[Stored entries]
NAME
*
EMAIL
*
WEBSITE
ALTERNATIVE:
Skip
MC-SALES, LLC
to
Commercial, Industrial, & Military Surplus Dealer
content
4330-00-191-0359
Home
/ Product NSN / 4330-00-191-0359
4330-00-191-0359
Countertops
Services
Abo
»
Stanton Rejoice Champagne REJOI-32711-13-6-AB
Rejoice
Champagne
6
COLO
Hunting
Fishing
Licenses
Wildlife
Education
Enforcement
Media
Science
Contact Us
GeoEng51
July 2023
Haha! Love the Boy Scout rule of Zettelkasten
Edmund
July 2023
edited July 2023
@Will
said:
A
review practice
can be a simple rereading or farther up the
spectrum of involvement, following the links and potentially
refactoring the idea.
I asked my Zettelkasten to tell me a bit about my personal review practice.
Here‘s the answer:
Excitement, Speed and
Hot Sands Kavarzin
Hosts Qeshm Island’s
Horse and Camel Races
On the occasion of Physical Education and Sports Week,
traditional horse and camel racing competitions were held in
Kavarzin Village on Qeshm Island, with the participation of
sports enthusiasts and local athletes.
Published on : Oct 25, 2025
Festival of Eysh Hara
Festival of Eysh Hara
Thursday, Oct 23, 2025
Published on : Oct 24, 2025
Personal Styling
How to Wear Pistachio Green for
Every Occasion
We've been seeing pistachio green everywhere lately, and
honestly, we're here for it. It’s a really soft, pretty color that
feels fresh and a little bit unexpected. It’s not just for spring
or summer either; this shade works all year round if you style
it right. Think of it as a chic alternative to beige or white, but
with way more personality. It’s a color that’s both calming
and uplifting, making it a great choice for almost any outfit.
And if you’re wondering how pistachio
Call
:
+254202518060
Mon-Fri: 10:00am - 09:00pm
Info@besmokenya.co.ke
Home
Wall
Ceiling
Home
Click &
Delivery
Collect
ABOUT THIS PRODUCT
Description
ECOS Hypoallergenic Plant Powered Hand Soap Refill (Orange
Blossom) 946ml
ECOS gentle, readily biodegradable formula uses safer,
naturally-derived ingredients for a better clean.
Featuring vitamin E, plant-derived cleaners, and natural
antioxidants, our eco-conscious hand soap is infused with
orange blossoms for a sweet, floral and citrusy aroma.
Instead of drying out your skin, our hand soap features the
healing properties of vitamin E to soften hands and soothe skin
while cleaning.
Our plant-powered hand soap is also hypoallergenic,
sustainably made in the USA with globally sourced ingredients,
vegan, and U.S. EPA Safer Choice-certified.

TASK:
Using the entries above, find all lines with "that". Copy them.

SOLVED EXERCISE:
honestly, we're here for it. It’s a really soft, pretty color that
with way more personality. It’s a color that’s both calming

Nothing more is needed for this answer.